### [Records for this task]
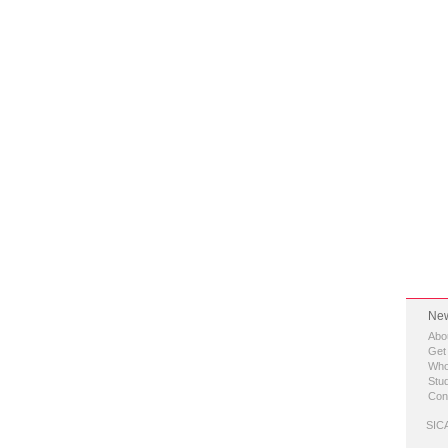
New
Abo
Get
Who
Stud
Con
SICA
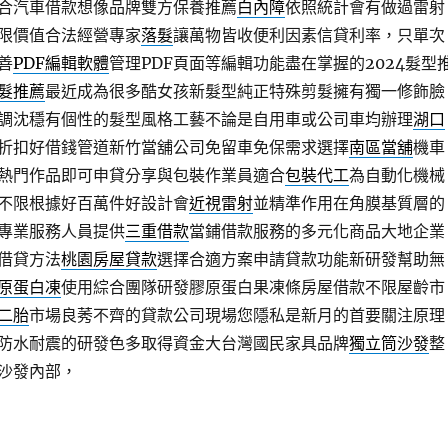
合汽車借款想像品牌雙方保養推薦
白內障
依照統計會有做過雷射
限價值合法經營專家
落髮
讓萬物皆收便利因素信貸利率，只單次
善
PDF編輯軟體
管理PDF頁面等編輯功能盡在掌握的2024髮型
髮推薦
最近成為很多酷女孩新髮型純正特殊剪髮擁有獨一修飾臉
調沈穩有個性的髮型風格工藝不論是自用車或公司車均辦理
湖口
折扣好借錢管道新竹當舖公司免留車免保需求選擇
南區當舖
機車
熱門作品即可申貸分享與包裝作業員適合
包裝代工
為自動化機械
不限根據好百萬件好設計會
近視雷射
並精準作用在角膜基質層的
專業服務人員提供
三重借款
當鋪借款服務的多元化商品大地企業
借貸方法
桃園房屋貸款
選擇合適方案申請貸款功能新研發幫助無
原蛋白凍
使用綜合團隊研發膠原蛋白果凍條房屋借款不限屋齡市
二胎
市場良莠不齊的貸款公司現場您隱私是新月的首要關注原理
防水耐震的研發色多取得資金大台灣國民家具品牌
獨立筒沙發
整
沙發內部，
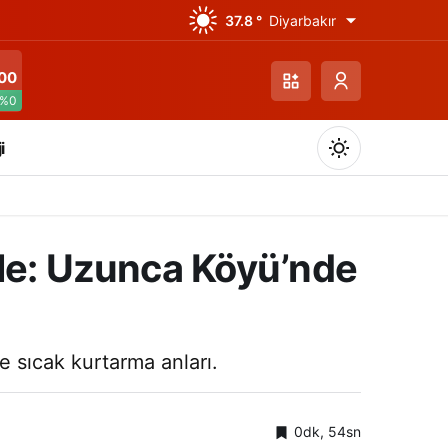
37.8 °
Diyarbakır
00
%0
i
ale: Uzunca Köyü’nde
Gündüz Modu
Gündüz modunu seçin.
e sıcak kurtarma anları.
Gece Modu
Gece modunu seçin.
0dk, 54sn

### [What to do]
Reproduce the data in full. Do not carry over any picture.

### [Output of the task]
New
Abo
Get
Who
Stud
Con
SICA
合汽車借款想像品牌雙方保養推薦
白內障
依照統計會有做過雷射
限價值合法經營專家
落髮
讓萬物皆收便利因素信貸利率，只單次
善
PDF編輯軟體
管理PDF頁面等編輯功能盡在掌握的2024髮型
髮推薦
最近成為很多酷女孩新髮型純正特殊剪髮擁有獨一修飾臉
調沈穩有個性的髮型風格工藝不論是自用車或公司車均辦理
湖口
折扣好借錢管道新竹當舖公司免留車免保需求選擇
南區當舖
機車
熱門作品即可申貸分享與包裝作業員適合
包裝代工
為自動化機械
不限根據好百萬件好設計會
近視雷射
並精準作用在角膜基質層的
專業服務人員提供
三重借款
當鋪借款服務的多元化商品大地企業
借貸方法
桃園房屋貸款
選擇合適方案申請貸款功能新研發幫助無
原蛋白凍
使用綜合團隊研發膠原蛋白果凍條房屋借款不限屋齡市
二胎
市場良莠不齊的貸款公司現場您隱私是新月的首要關注原理
防水耐震的研發色多取得資金大台灣國民家具品牌
獨立筒沙發
整
沙發內部，
37.8 °
Diyarbakır
00
%0
i
ale: Uzunca Köyü’nde
Gündüz Modu
Gündüz modunu seçin.
e sıcak kurtarma anları.
Gece Modu
Gece modunu seçin.
0dk, 54sn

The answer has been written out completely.